Source material: Begin

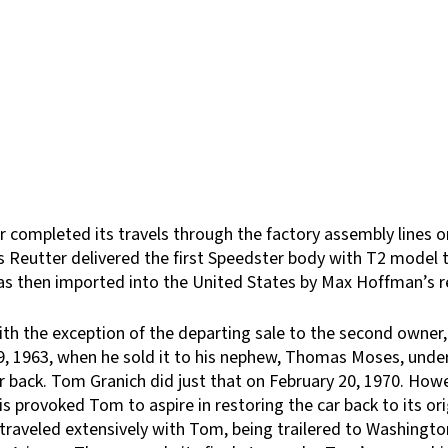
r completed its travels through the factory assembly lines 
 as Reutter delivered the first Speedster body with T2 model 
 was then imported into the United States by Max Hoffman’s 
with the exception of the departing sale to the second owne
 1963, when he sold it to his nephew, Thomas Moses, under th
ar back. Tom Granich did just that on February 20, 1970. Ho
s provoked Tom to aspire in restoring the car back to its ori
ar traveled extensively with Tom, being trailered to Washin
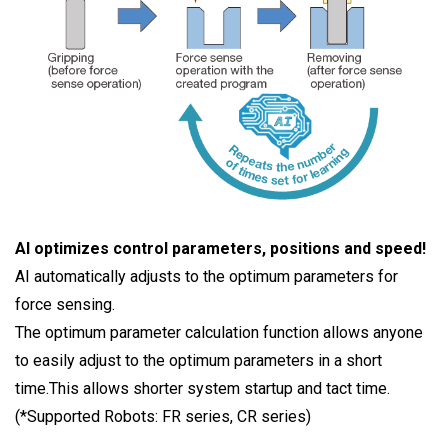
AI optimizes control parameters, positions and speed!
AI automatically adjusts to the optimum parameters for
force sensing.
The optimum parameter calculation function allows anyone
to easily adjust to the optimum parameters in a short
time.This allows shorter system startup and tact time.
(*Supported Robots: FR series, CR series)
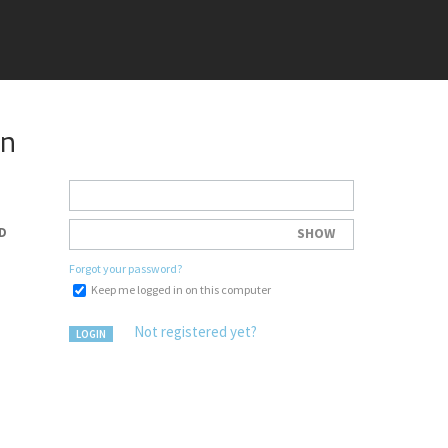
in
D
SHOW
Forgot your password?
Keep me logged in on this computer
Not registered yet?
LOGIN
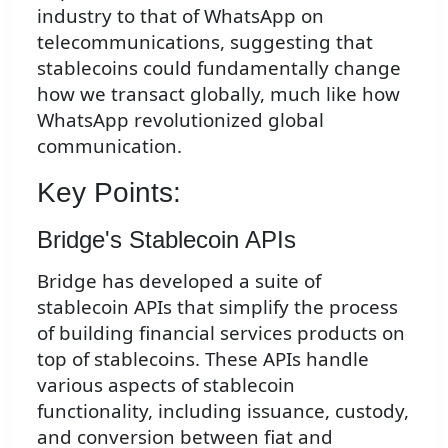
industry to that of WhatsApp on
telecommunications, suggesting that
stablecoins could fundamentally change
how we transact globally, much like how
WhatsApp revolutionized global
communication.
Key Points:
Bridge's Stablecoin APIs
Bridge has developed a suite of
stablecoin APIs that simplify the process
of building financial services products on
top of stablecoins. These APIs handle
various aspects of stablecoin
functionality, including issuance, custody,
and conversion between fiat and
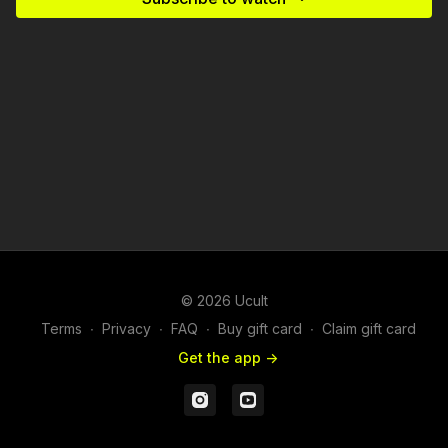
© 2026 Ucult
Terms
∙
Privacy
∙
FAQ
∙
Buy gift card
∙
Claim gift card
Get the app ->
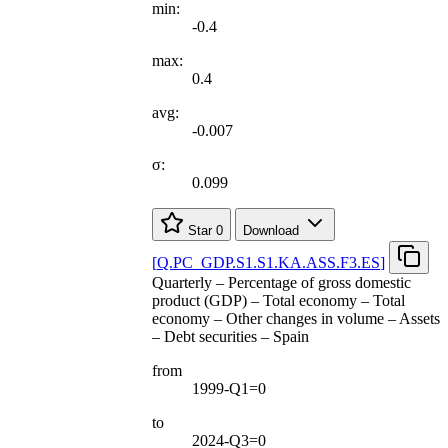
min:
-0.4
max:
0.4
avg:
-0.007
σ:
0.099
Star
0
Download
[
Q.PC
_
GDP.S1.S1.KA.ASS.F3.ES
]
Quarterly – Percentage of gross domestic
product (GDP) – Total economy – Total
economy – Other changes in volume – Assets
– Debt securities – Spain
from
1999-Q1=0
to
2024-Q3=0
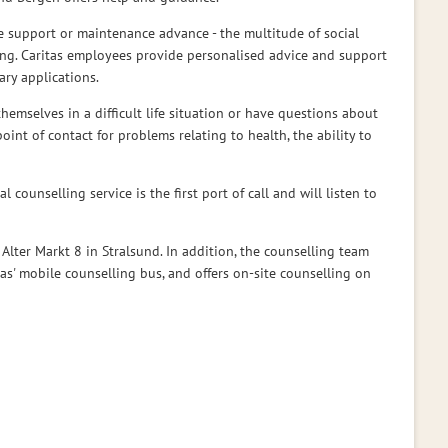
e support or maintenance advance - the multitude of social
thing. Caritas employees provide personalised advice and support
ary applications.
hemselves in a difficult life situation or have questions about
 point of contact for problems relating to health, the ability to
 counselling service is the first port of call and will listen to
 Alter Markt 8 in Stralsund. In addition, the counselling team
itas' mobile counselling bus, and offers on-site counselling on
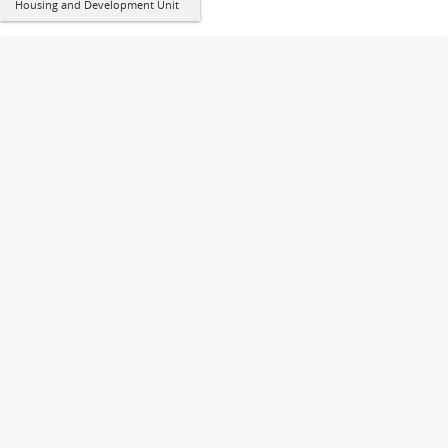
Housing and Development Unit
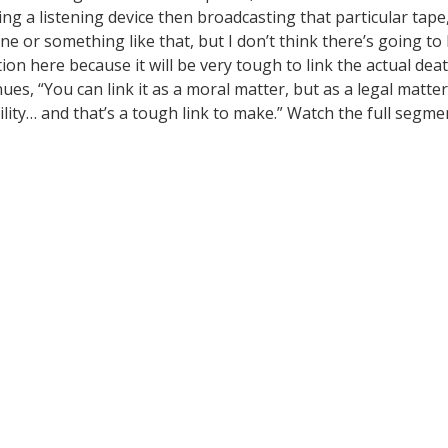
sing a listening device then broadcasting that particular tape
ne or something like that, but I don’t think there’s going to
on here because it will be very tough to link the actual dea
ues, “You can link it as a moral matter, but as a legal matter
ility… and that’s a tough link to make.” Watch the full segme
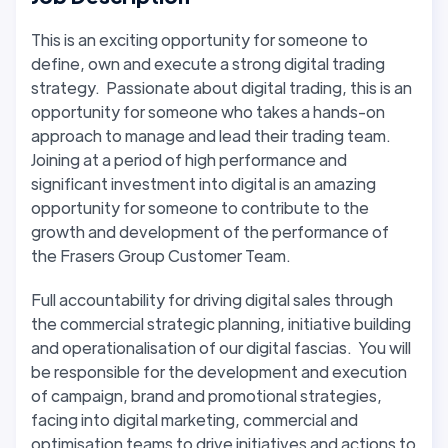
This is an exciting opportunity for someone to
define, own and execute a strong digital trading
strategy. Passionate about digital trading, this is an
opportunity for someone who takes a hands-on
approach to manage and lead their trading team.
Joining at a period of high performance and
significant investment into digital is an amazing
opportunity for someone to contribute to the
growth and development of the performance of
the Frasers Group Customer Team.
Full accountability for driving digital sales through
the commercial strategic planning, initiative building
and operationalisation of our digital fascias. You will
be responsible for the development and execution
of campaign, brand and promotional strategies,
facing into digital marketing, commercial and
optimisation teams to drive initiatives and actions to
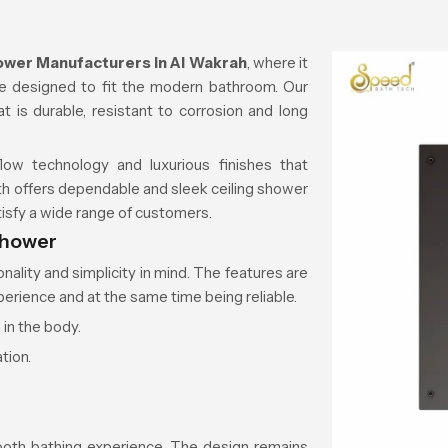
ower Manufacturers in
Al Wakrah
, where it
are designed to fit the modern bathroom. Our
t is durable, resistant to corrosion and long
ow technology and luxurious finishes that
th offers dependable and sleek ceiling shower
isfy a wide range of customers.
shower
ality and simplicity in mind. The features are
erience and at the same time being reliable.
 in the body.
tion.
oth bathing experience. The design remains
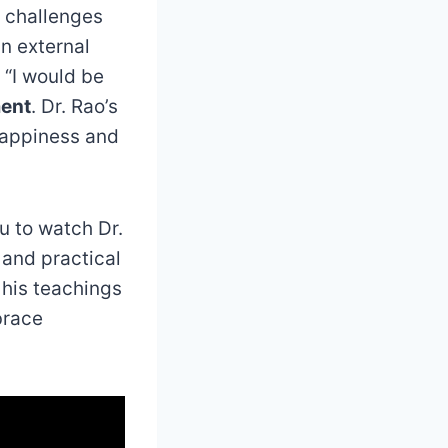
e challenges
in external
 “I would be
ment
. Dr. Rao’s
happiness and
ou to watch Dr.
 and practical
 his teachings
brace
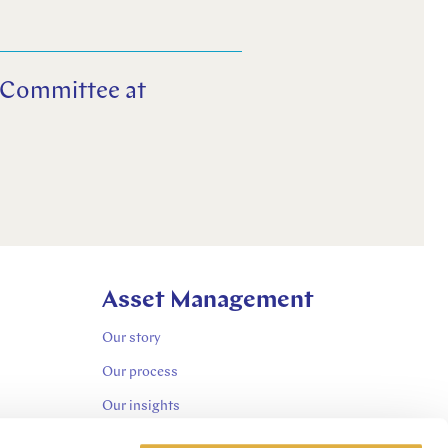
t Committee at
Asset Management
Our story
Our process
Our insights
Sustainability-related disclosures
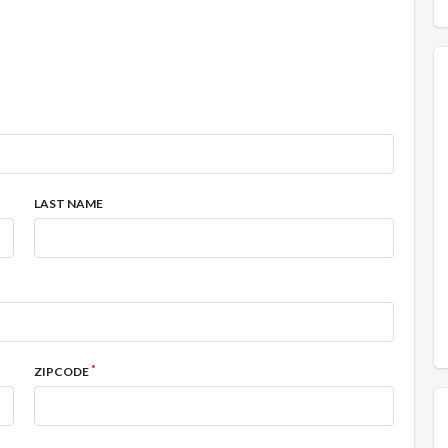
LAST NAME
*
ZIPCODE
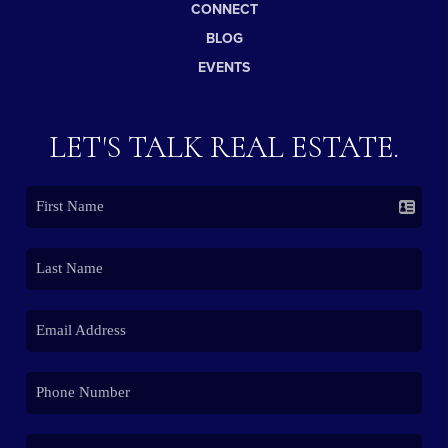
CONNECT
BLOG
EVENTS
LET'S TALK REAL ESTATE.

Source material: End
Source material: Begin

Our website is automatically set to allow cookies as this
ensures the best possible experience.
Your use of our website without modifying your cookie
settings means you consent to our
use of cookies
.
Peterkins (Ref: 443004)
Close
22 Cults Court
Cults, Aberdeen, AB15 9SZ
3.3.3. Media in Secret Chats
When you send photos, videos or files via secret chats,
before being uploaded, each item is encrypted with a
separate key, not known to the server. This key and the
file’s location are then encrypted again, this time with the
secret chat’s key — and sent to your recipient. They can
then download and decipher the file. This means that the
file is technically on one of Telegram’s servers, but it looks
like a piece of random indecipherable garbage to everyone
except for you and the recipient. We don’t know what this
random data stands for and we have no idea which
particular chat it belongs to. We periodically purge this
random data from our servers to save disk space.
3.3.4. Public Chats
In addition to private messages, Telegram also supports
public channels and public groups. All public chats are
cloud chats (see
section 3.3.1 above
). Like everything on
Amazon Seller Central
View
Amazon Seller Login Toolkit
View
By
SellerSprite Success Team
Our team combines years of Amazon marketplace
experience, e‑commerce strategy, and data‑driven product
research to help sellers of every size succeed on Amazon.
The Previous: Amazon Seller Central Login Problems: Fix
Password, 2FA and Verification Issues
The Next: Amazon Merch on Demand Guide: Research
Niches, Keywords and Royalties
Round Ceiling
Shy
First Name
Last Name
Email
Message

Source material: End

In the data above, the stretch from the line with "Bridge has developed a suite of" through the line with "ne or something" is to be returned exactly, minus any pictures.

* _Response to this exercise_
Bridge has developed a suite of
stablecoin APIs that simplify the process
of building financial services products on
top of stablecoins. These APIs handle
various aspects of stablecoin
functionality, including issuance, custody,
and conversion between fiat and
© 2026 Ucult
Terms
∙
Privacy
∙
FAQ
∙
Buy gift card
∙
Claim gift card
Get the app ->
min:
-0.4
max:
0.4
avg:
-0.007
σ:
0.099
Star
0
Download
[
Q.PC
_
GDP.S1.S1.KA.ASS.F3.ES
]
Quarterly – Percentage of gross domestic
product (GDP) – Total economy – Total
economy – Other changes in volume – Assets
– Debt securities – Spain
from
1999-Q1=0
to
2024-Q3=0
e support or maintenance advance - the multitude of social
thing. Caritas employees provide personalised advice and support
ary applications.
hemselves in a difficult life situation or have questions about
 point of contact for problems relating to health, the ability to
 counselling service is the first port of call and will listen to
 Alter Markt 8 in Stralsund. In addition, the counselling team
itas' mobile counselling bus, and offers on-site counselling on
Housing and Development Unit
sing a listening device then broadcasting that particular tape
ne or something like that, but I don’t think there’s going to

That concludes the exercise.